■ Exercise ■
Among the lines of the material, copy those that hold the string "crédito".

■ Supplied information ■
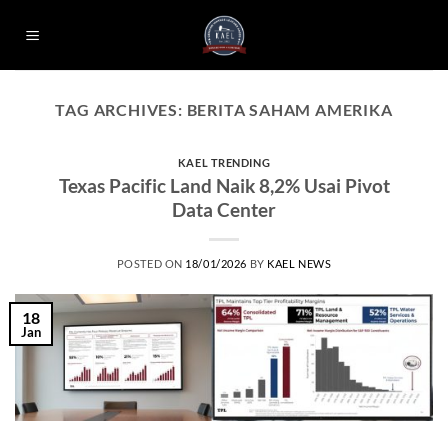
Skip
to
content
TAG ARCHIVES:
BERITA SAHAM AMERIKA
KAEL TRENDING
Texas Pacific Land Naik 8,2% Usai Pivot
Data Center
POSTED ON
18/01/2026
BY
KAEL NEWS
18
Jan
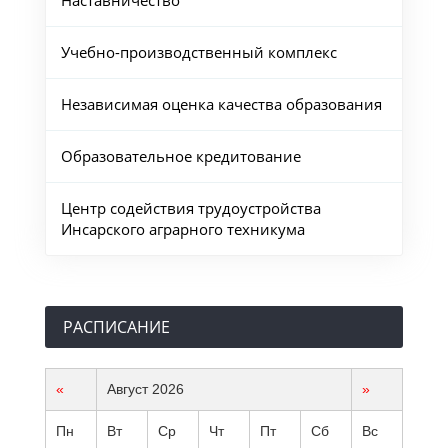
Наставничество
Учебно-производственный комплекс
Независимая оценка качества образования
Образовательное кредитование
Центр содействия трудоустройства
Инсарского аграрного техникума
РАСПИСАНИЕ
«
Август 2026
»
Пн
Вт
Ср
Чт
Пт
Сб
Вс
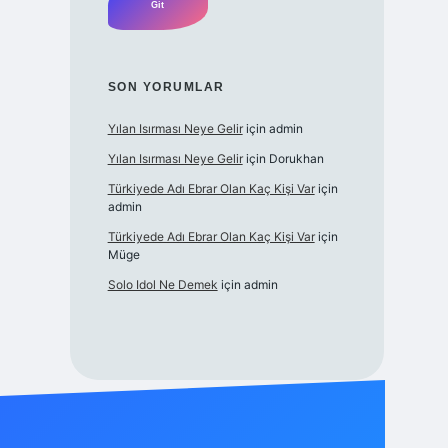
SON YORUMLAR
Yılan Isırması Neye Gelir
için
admin
Yılan Isırması Neye Gelir
için
Dorukhan
Türkiyede Adı Ebrar Olan Kaç Kişi Var
için
admin
Türkiyede Adı Ebrar Olan Kaç Kişi Var
için
Müge
Solo Idol Ne Demek
için
admin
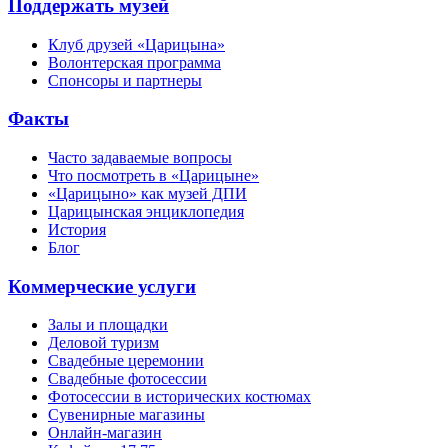
Поддержать музей
Клуб друзей «Царицына»
Волонтерская программа
Спонсоры и партнеры
Факты
Часто задаваемые вопросы
Что посмотреть в «Царицыне»
«Царицыно» как музей ДПИ
Царицынская энциклопедия
История
Блог
Коммерческие услуги
Залы и площадки
Деловой туризм
Свадебные церемонии
Свадебные фотосессии
Фотосессии в исторических костюмах
Сувенирные магазины
Онлайн-магазин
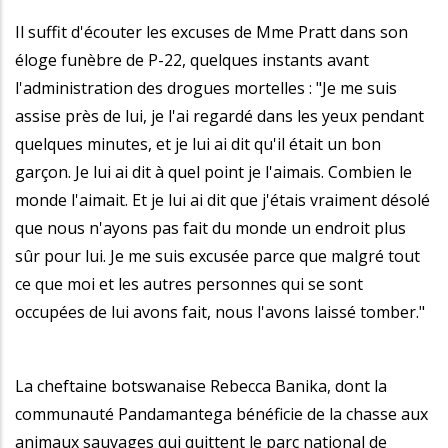
Il suffit d'écouter les excuses de Mme Pratt dans son
éloge funèbre de P-22, quelques instants avant
l'administration des drogues mortelles : "Je me suis
assise près de lui, je l'ai regardé dans les yeux pendant
quelques minutes, et je lui ai dit qu'il était un bon
garçon. Je lui ai dit à quel point je l'aimais. Combien le
monde l'aimait. Et je lui ai dit que j'étais vraiment désolé
que nous n'ayons pas fait du monde un endroit plus
sûr pour lui. Je me suis excusée parce que malgré tout
ce que moi et les autres personnes qui se sont
occupées de lui avons fait, nous l'avons laissé tomber."
La cheftaine botswanaise Rebecca Banika, dont la
communauté Pandamantega bénéficie de la chasse aux
animaux sauvages qui quittent le parc national de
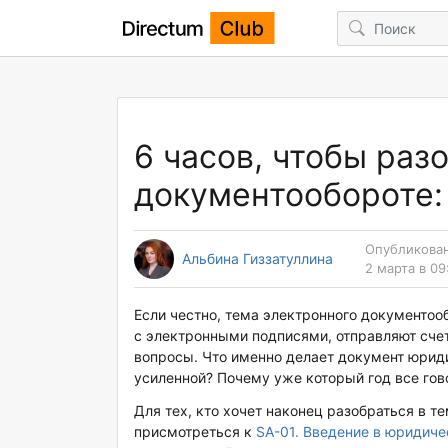
6 часов, чтобы раз
документообороте:
Опубликован
Альбина Гиззатуллина
2 марта в 09
Если честно, тема электронного документоо
с электронными подписями, отправляют счет
вопросы. Что именно делает документ юрид
усиленной? Почему уже который год все го
Для тех, кто хочет наконец разобраться в т
присмотреться к
SA-01. Введение в юридич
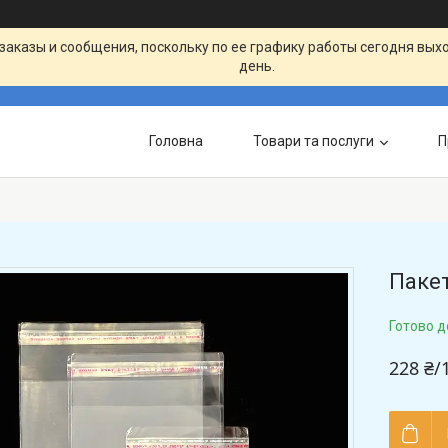
заказы и сообщения, поскольку по ее графику работы сегодня вых
день.
Головна
Товари та послуги
П
Пакет
Готово д
228 ₴/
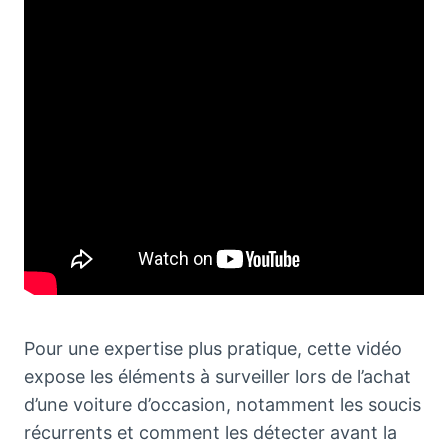
Pour une expertise plus pratique, cette vidéo
expose les éléments à surveiller lors de l’achat
d’une voiture d’occasion, notamment les soucis
récurrents et comment les détecter avant la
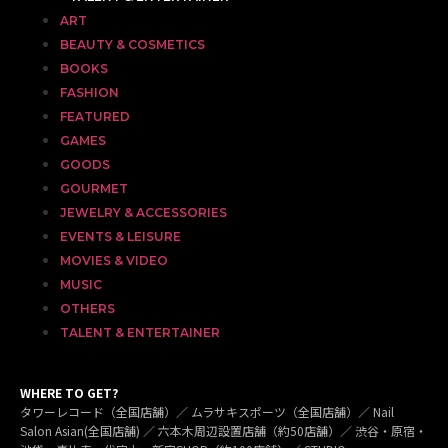
ART
BEAUTY & COSMETICS
BOOKS
FASHION
FEATURED
GAMES
GOODS
GOURMET
JEWELRY & ACCESSORIES
EVENTS & LEISURE
MOVIES & VIDEO
MUSIC
OTHERS
TALENT & ENTERTAINER
WHERE TO GET?
タワーレコード（全国店舗）／ ムラサキスポーツ（全国店舗）／ Nail
Salon Asian(全国店舗) ／ 六本木周辺設置店舗（約50店舗）／ 渋谷・原宿・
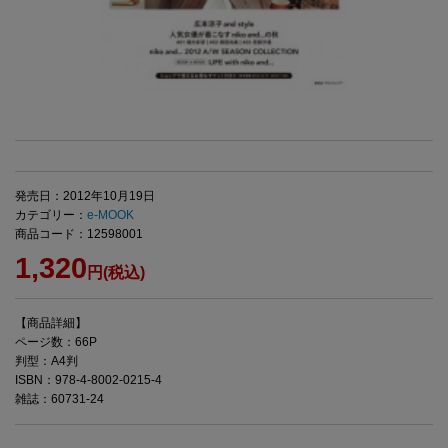
発売日：2012年10月19日
カテゴリー：
e-MOOK
商品コード：12598001
1,320
円(税込)
【商品詳細】
ページ数：66P
判型：A4判
ISBN：978-4-8002-0215-4
雑誌：60731-24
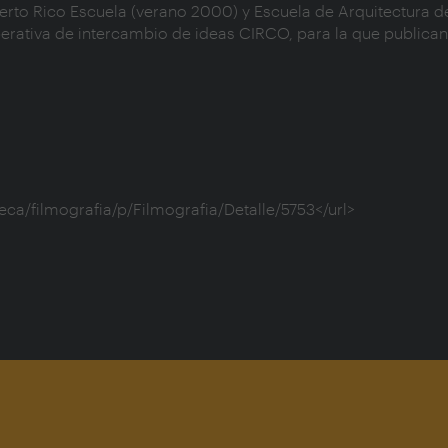
rto Rico Escuela (verano 2000) y Escuela de Arquitectura de
erativa de intercambio de ideas CIRCO, para la que publican 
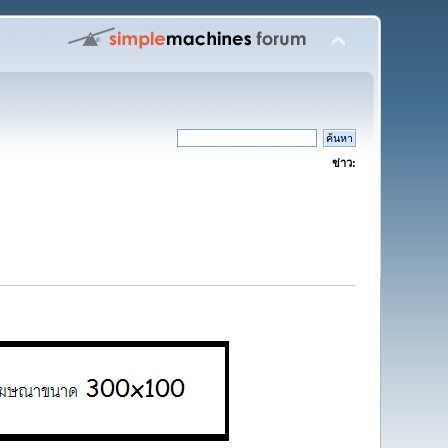
ข่าว:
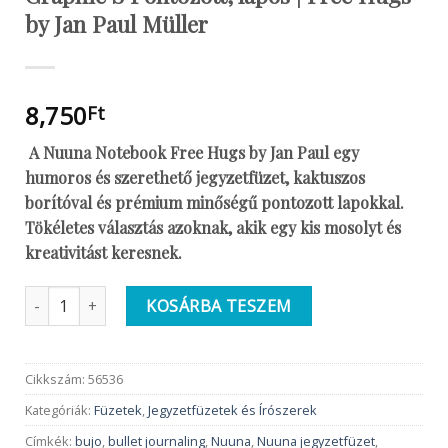
by Jan Paul Müller
8,750
Ft
A Nuuna Notebook Free Hugs by Jan Paul egy
humoros és szerethető jegyzetfüzet, kaktuszos
borítóval és prémium minőségű pontozott lapokkal.
Tökéletes választás azoknak, akik egy kis mosolyt és
kreativitást keresnek.
NUUNA Prémium Jegyzetfüzet | Graphic S Pontozott, lapos | Fr
KOSÁRBA TESZEM
Cikkszám:
56536
Kategóriák:
Füzetek
,
Jegyzetfüzetek és Írószerek
Címkék:
bujo
,
bullet journaling
,
Nuuna
,
Nuuna jegyzetfüzet
,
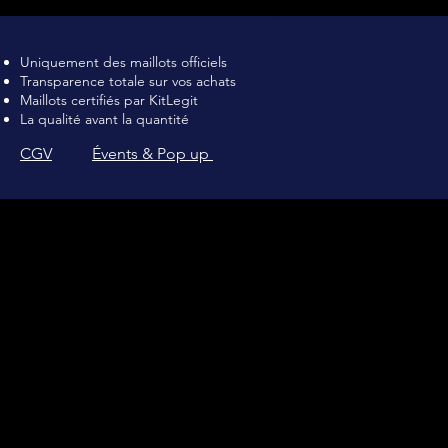
Maillot de football Vintage, Maillot de foot rétro, achat maillot de 
Uniquement des maillots officiels
Transparence totale sur vos achats
Maillots certifiés par KitLegit
La qualité avant la quantité
CGV
Évents & Pop up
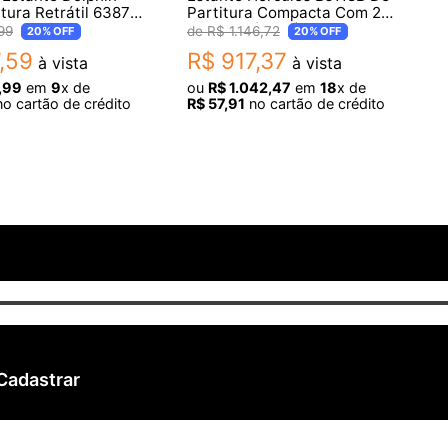
tura Retrátil 6387
Partitura Compacta Com 2
Estágios (8278)
99
R$
1
.
146
,
72
20%
OFF
20%
OFF
,
59
R$
917
,
37
à vista
à vista
,
99
em
9
x de
ou
R$
1
.
042
,
47
em
18
x de
o cartão de crédito
R$
57
,
91
no cartão de crédito
Cadastrar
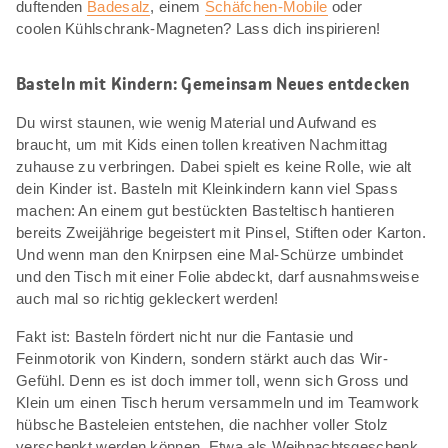
duftenden
Badesalz
, einem
Schäfchen-Mobile
oder
coolen Kühlschrank-Magneten? Lass dich inspirieren!
Basteln mit Kindern: Gemeinsam Neues entdecken
Du wirst staunen, wie wenig Material und Aufwand es
braucht, um mit Kids einen tollen kreativen Nachmittag
zuhause zu verbringen. Dabei spielt es keine Rolle, wie alt
dein Kinder ist. Basteln mit Kleinkindern kann viel Spass
machen: An einem gut bestückten Basteltisch hantieren
bereits Zweijährige begeistert mit Pinsel, Stiften oder Karton.
Und wenn man den Knirpsen eine Mal-Schürze umbindet
und den Tisch mit einer Folie abdeckt, darf ausnahmsweise
auch mal so richtig gekleckert werden!
Fakt ist: Basteln fördert nicht nur die Fantasie und
Feinmotorik von Kindern, sondern stärkt auch das Wir-
Gefühl. Denn es ist doch immer toll, wenn sich Gross und
Klein um einen Tisch herum versammeln und im Teamwork
hübsche Basteleien entstehen, die nachher voller Stolz
verschenkt werden können. Etwa als Weihnachtsgeschenk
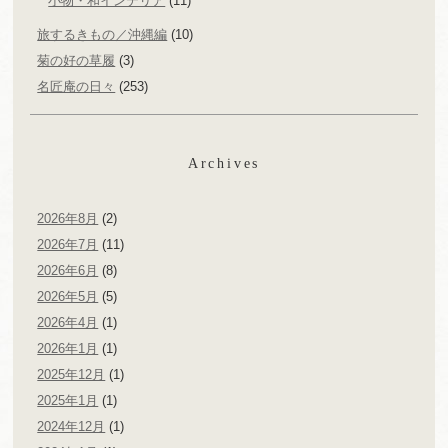
小物・和インテリア
(11)
旅するきもの／沖縄編
(10)
菊の好の草履
(3)
名匠庵の日々
(253)
Archives
2026年8月
(2)
2026年7月
(11)
2026年6月
(8)
2026年5月
(5)
2026年4月
(1)
2026年1月
(1)
2025年12月
(1)
2025年1月
(1)
2024年12月
(1)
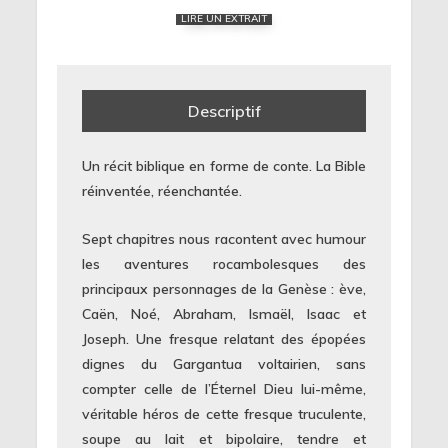
LIRE UN EXTRAIT
Descriptif
Un récit biblique en forme de conte. La Bible
réinventée, réenchantée.
Sept chapitres nous racontent avec humour
les aventures rocambolesques des
principaux personnages de la Genèse : ève,
Caën, Noé, Abraham, Ismaël, Isaac et
Joseph. Une fresque relatant des épopées
dignes du Gargantua voltairien, sans
compter celle de l’Éternel Dieu lui-même,
véritable héros de cette fresque truculente,
soupe au lait et bipolaire, tendre et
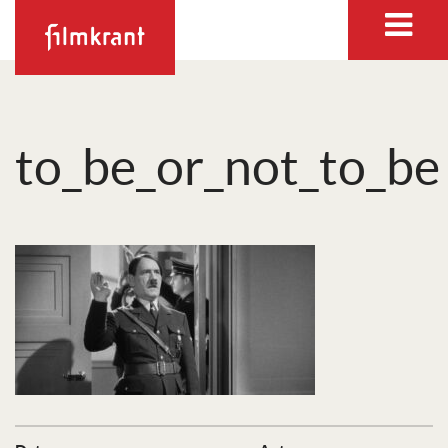
to_be_or_not_to_be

■ Solution below ■
o cartão de crédito
no cartão de crédito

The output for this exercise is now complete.